Recorded data:
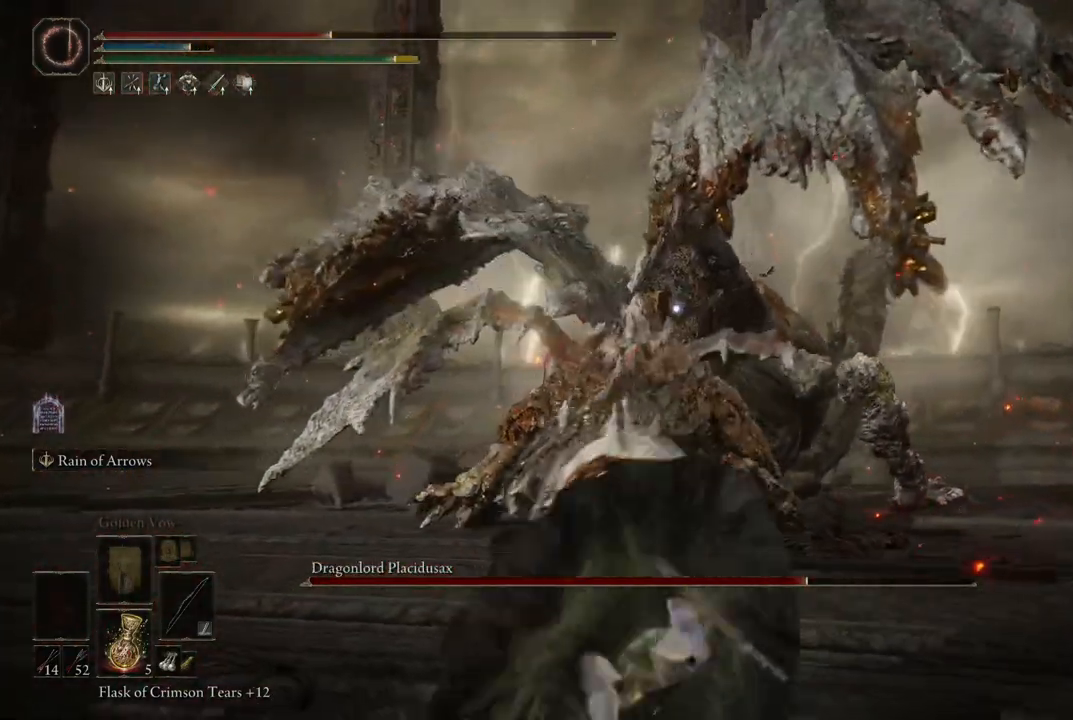
{"dt_ms": 500, "buttons": [], "left_stick": "down", "right_stick": "center", "events": [[283, "X", "down"], [383, "X", "up"]]}
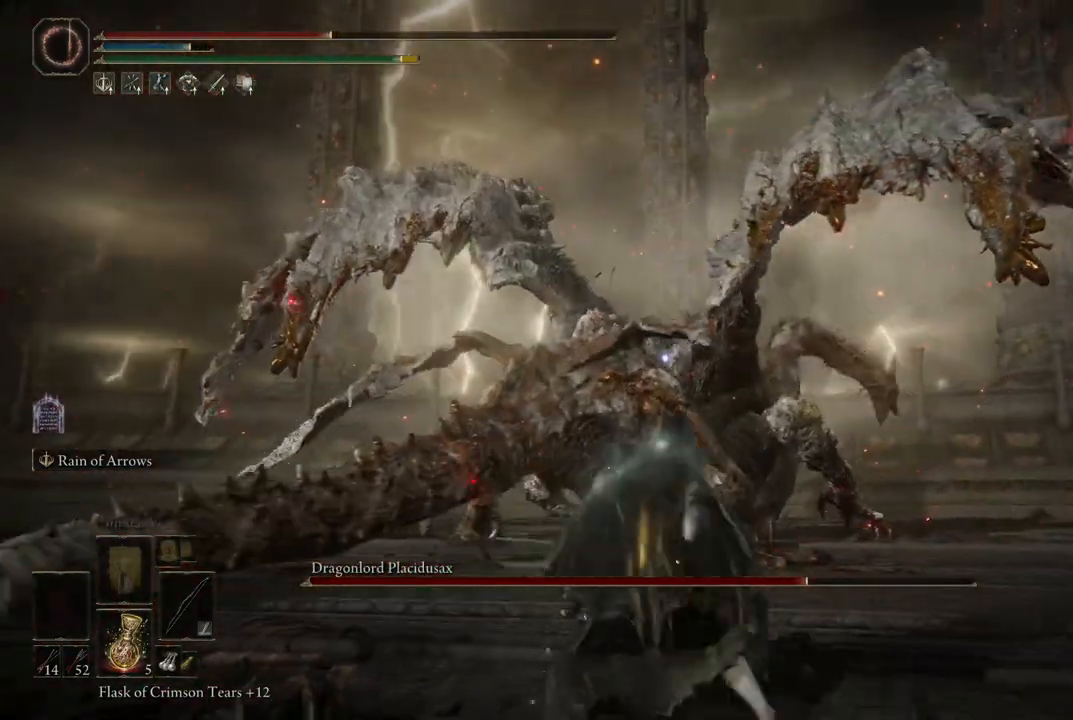
{"dt_ms": 500, "buttons": [], "left_stick": "down", "right_stick": "center", "events": []}
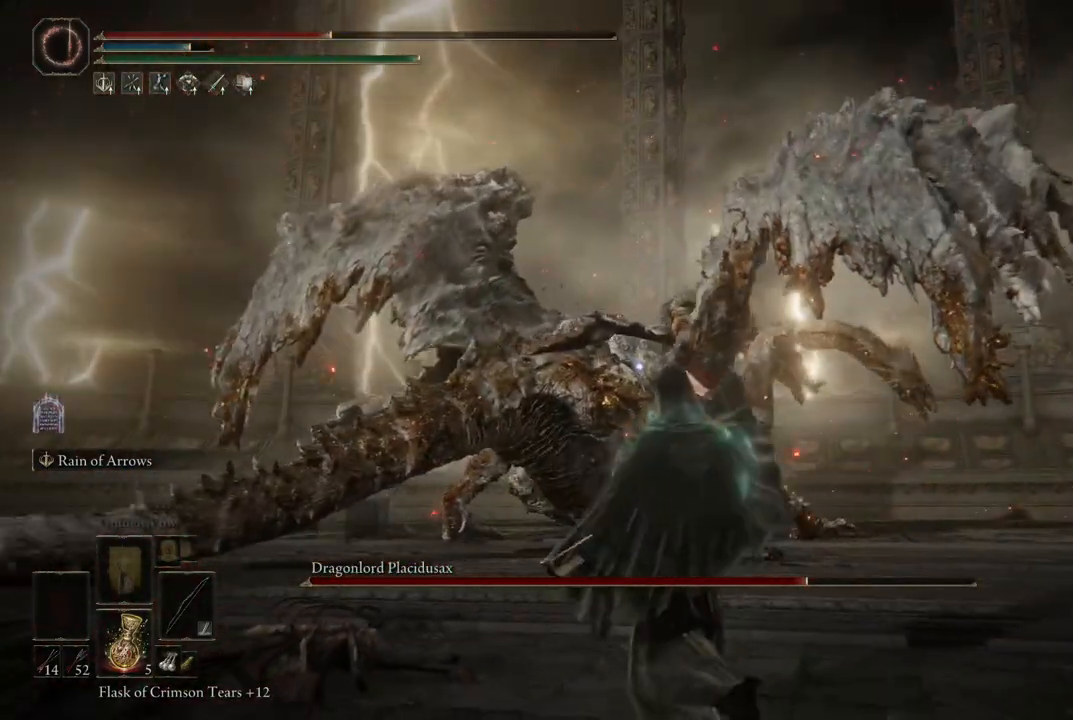
{"dt_ms": 500, "buttons": [], "left_stick": "down", "right_stick": "center", "events": [[250, "X", "down"], [383, "X", "up"]]}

Your assignment: Everything in the data above gets copied exactly. Only the pictures are skipped.

Solved problem:
{"dt_ms": 500, "buttons": [], "left_stick": "down", "right_stick": "center", "events": [[283, "X", "down"], [383, "X", "up"]]}
{"dt_ms": 500, "buttons": [], "left_stick": "down", "right_stick": "center", "events": []}
{"dt_ms": 500, "buttons": [], "left_stick": "down", "right_stick": "center", "events": [[250, "X", "down"], [383, "X", "up"]]}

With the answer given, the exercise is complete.